だが当の俺は、自分が口にした言葉を分かっていないようであった。
ど、どうしてタイチ様がこの文字を読めるの……?
いや、もしかしたらただの偶然……。でも、確かにさっきタイチ様が言った言葉はここに書かれているものと……。
「タイチ様!!!!」
だがその時、俺、エイラの背後からルルミアの声が上がり2人は後方へと振り返った。
するとそこには、10人程の細身で長身、腰まである髪を後ろでまとめている男達が弓を構えルルミア達と対峙していたのだった。
「……なんだお前達」
「それはこちらの台詞。ここは我らの聖域。それをこのように破壊されてタダで済むと思うなよ!!! 全員、攻撃せよ!!」
「待つのじゃ!!!!」
しかし、男達が矢を放とうとした瞬間、突如部屋の中に謎の声が響き渡った。
男達にはその声の正体が瞬時に分かったのか、急ぎ弓を収めると全員が膝を付き頭を下げ始める。

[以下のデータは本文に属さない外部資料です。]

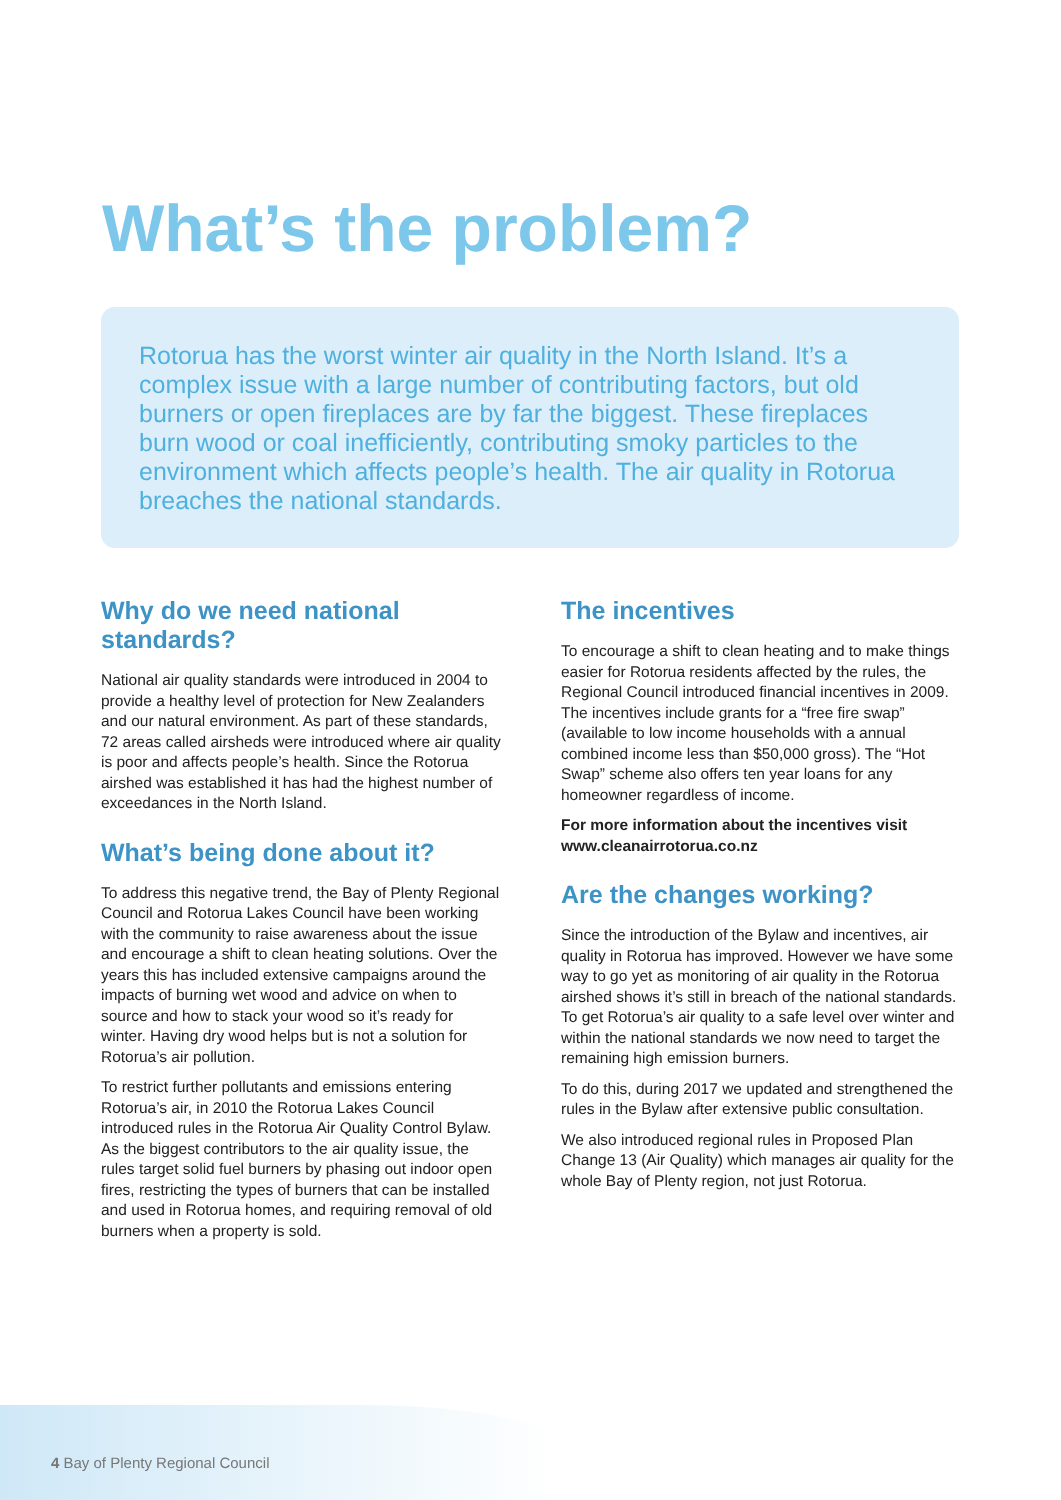What’s the problem?
Rotorua has the worst winter air quality in the North Island. It’s a complex issue with a large number of contributing factors, but old burners or open fireplaces are by far the biggest. These fireplaces burn wood or coal inefficiently, contributing smoky particles to the environment which affects people’s health. The air quality in Rotorua breaches the national standards.
Why do we need national standards?
National air quality standards were introduced in 2004 to provide a healthy level of protection for New Zealanders and our natural environment. As part of these standards, 72 areas called airsheds were introduced where air quality is poor and affects people’s health. Since the Rotorua airshed was established it has had the highest number of exceedances in the North Island.
What’s being done about it?
To address this negative trend, the Bay of Plenty Regional Council and Rotorua Lakes Council have been working with the community to raise awareness about the issue and encourage a shift to clean heating solutions. Over the years this has included extensive campaigns around the impacts of burning wet wood and advice on when to source and how to stack your wood so it’s ready for winter. Having dry wood helps but is not a solution for Rotorua’s air pollution.
To restrict further pollutants and emissions entering Rotorua’s air, in 2010 the Rotorua Lakes Council introduced rules in the Rotorua Air Quality Control Bylaw. As the biggest contributors to the air quality issue, the rules target solid fuel burners by phasing out indoor open fires, restricting the types of burners that can be installed and used in Rotorua homes, and requiring removal of old burners when a property is sold.
The incentives
To encourage a shift to clean heating and to make things easier for Rotorua residents affected by the rules, the Regional Council introduced financial incentives in 2009. The incentives include grants for a “free fire swap” (available to low income households with a annual combined income less than $50,000 gross). The “Hot Swap” scheme also offers ten year loans for any homeowner regardless of income.
For more information about the incentives visit www.cleanairrotorua.co.nz
Are the changes working?
Since the introduction of the Bylaw and incentives, air quality in Rotorua has improved. However we have some way to go yet as monitoring of air quality in the Rotorua airshed shows it’s still in breach of the national standards. To get Rotorua’s air quality to a safe level over winter and within the national standards we now need to target the remaining high emission burners.
To do this, during 2017 we updated and strengthened the rules in the Bylaw after extensive public consultation.
We also introduced regional rules in Proposed Plan Change 13 (Air Quality) which manages air quality for the whole Bay of Plenty region, not just Rotorua.
4 Bay of Plenty Regional Council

ザッ、ザッ……。 しばらくすると謎の足音が俺の側を離れ男達の元へと進み始めた。
そして、その足音は男達の目の前で停止。その場にもう一人の男性の姿が徐々に現れ始めた。
「不可視か」
「ほっ、ほっ、ほっ! その通り!! 流石はその文字を読めるだけのことはあるな」
こいつ……、そうか、ここはディートゲイルに教えてもらった妖精族の隠里がある森だったな。
ヴゥゥゥゥン……。俺達の目の前に姿を現した男性。それはまごうことなき妖精族であったのだった。